Mang Vang is a certified registered nurse anesthetist (CRNA) at UC Davis Health in Sacramento, CA. UC Davis Health is the Level 1 trauma facility in the Sacramento region. Mang has been a registered nurse for 20 years and 14 of those years as a CRNA. Prior to joining the UC Davis team, she worked at another Level 1 trauma facility in Florida. She works with anesthesiologists in an anesthesia care team to provide anesthesia services during surgical and nonsurgical procedures.

Besides working at a very busy hospital, she dedicates her time to Hmong Nurses Association. She is currently the Vice President of the Sacramento Hmong Nurses Association chapter. As the VP of Sacramento HNA, she participated in many activities in the community. She volunteered to administer the covid vaccine. Along with HNA, Mang participated in the HYPU night market during the 2022 summer, educating the community about heat stroke. HNA provided free water, coconut water, and sport drinks during the events for hydration. She was involved in the planning of the Breaking Down Barriers to nursing conference at the Betty Irene Moore School of Nursing hosted by the Capitol City Black Nurses Association, guiding a culturally diverse group of students.

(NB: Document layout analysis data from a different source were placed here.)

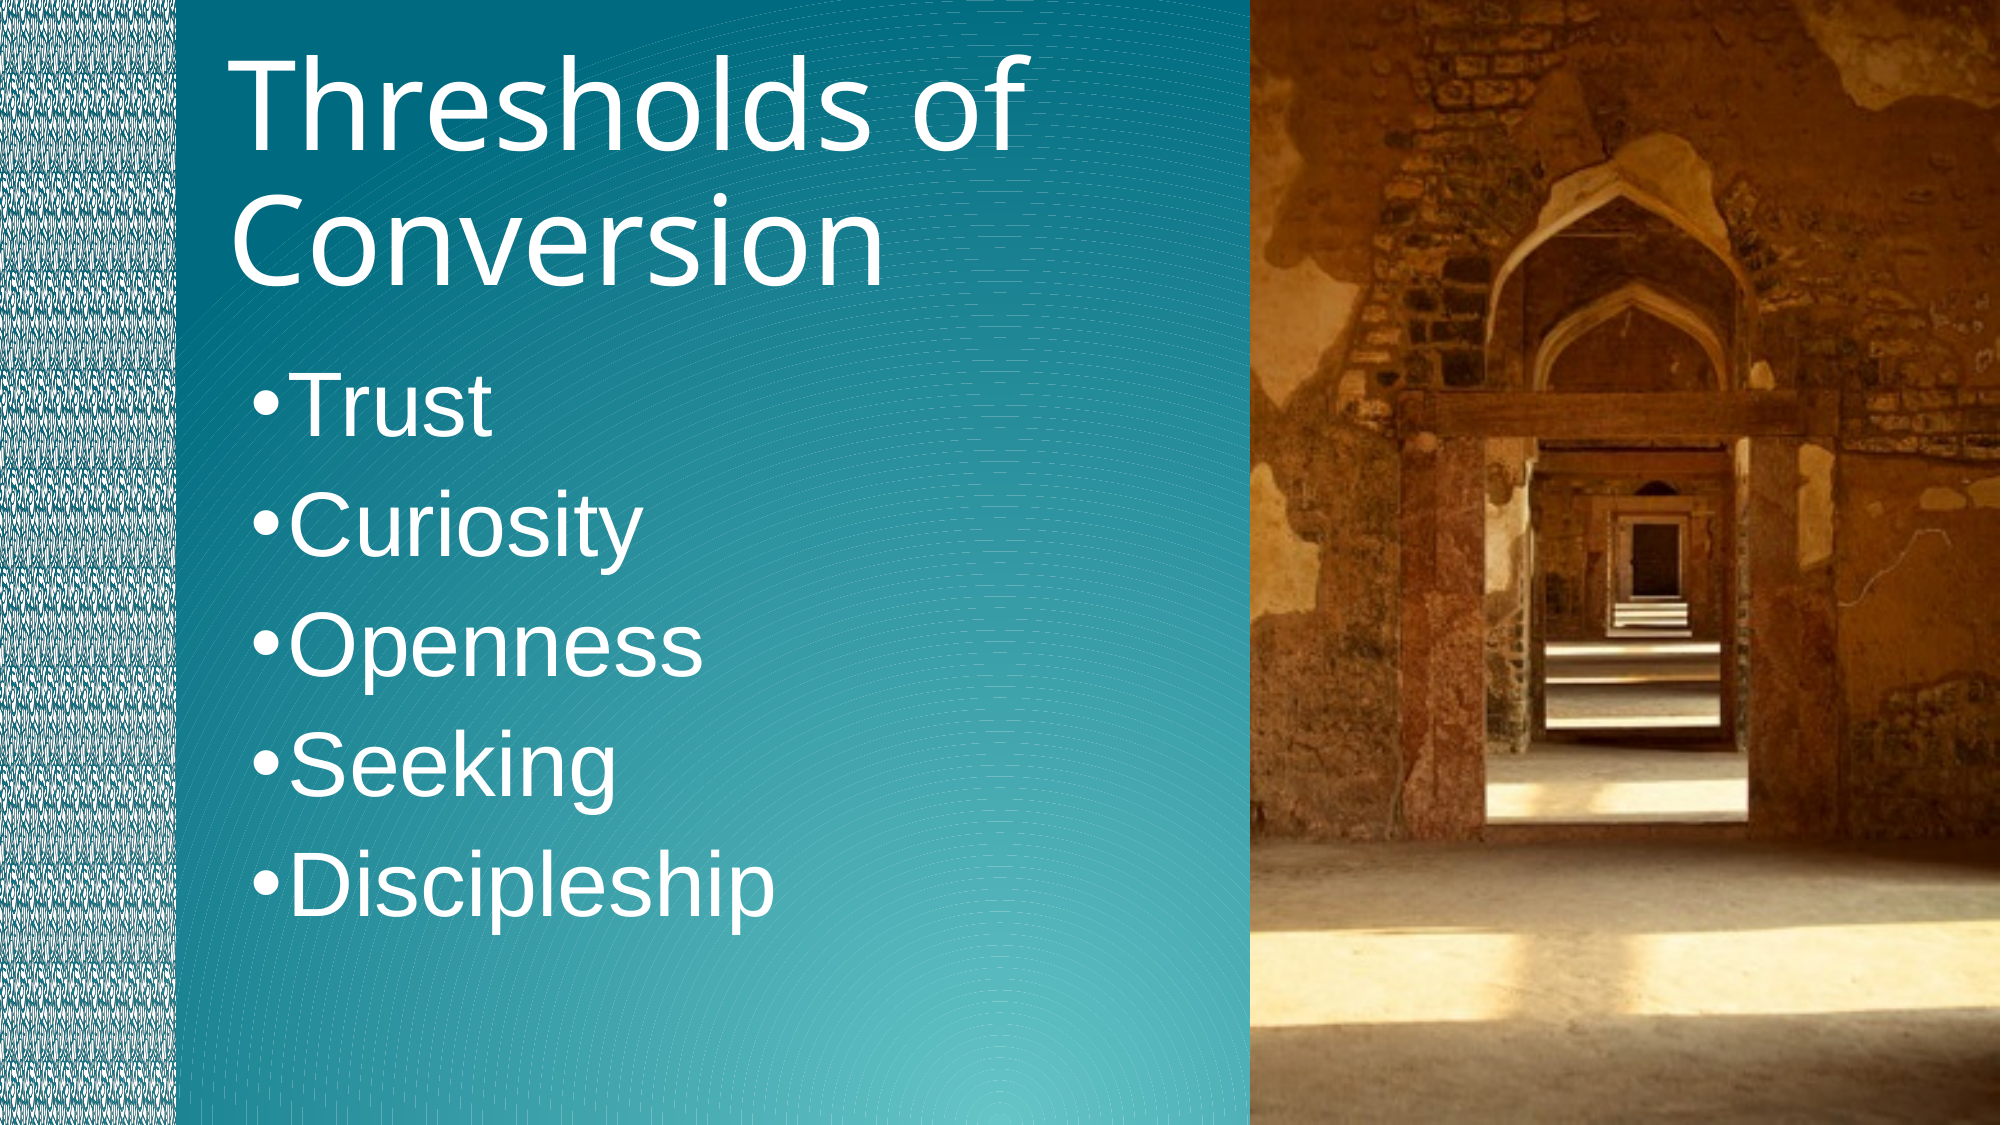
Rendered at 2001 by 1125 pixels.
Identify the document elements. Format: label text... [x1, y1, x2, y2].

picture [0, 0, 176, 1125]
title Thresholds of Conversion [212, 83, 1223, 272]
picture [1250, 0, 2000, 1125]
list Trust Curiosity Openness Seeking Discipleship [235, 350, 1250, 1093]
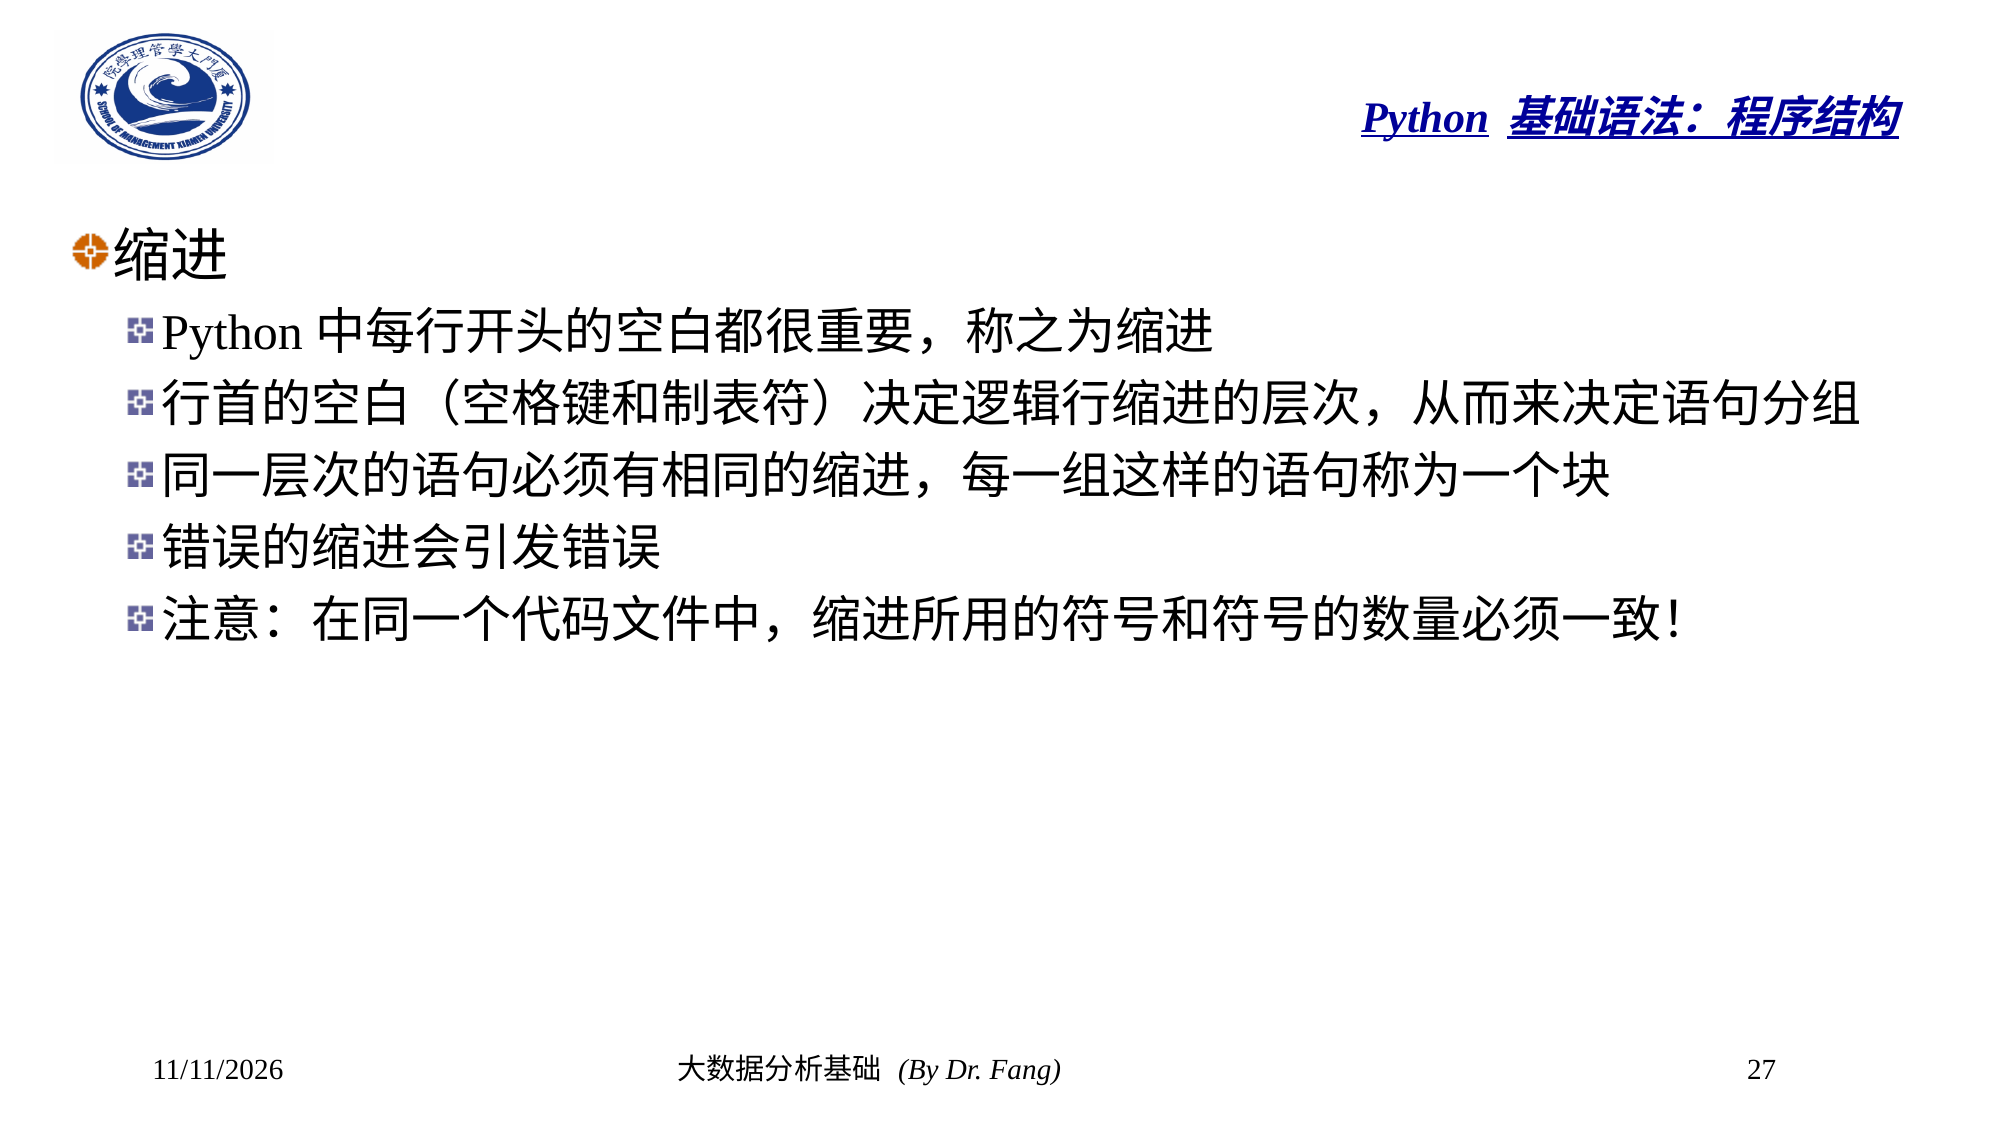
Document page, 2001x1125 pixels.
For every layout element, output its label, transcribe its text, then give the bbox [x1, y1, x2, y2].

picture [126, 532, 153, 559]
picture [69, 232, 111, 274]
picture [126, 460, 153, 487]
slide_number 27 [1732, 1042, 1863, 1103]
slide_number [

Socioeconomic and emotional obstacles impact all cultures. Success requires commitment, dedication, and support. Mang is the the second child out of ten children. Her journey has been met with many personal obstacles and failures. However, throughout her experience from the central valley to San Francisco to the east coast of Washington, DC and Tampa, she found her strength in the love and support of her family and friends. Embrace the failures as motivations and lean on the foundation that cement the inner strength to succeed.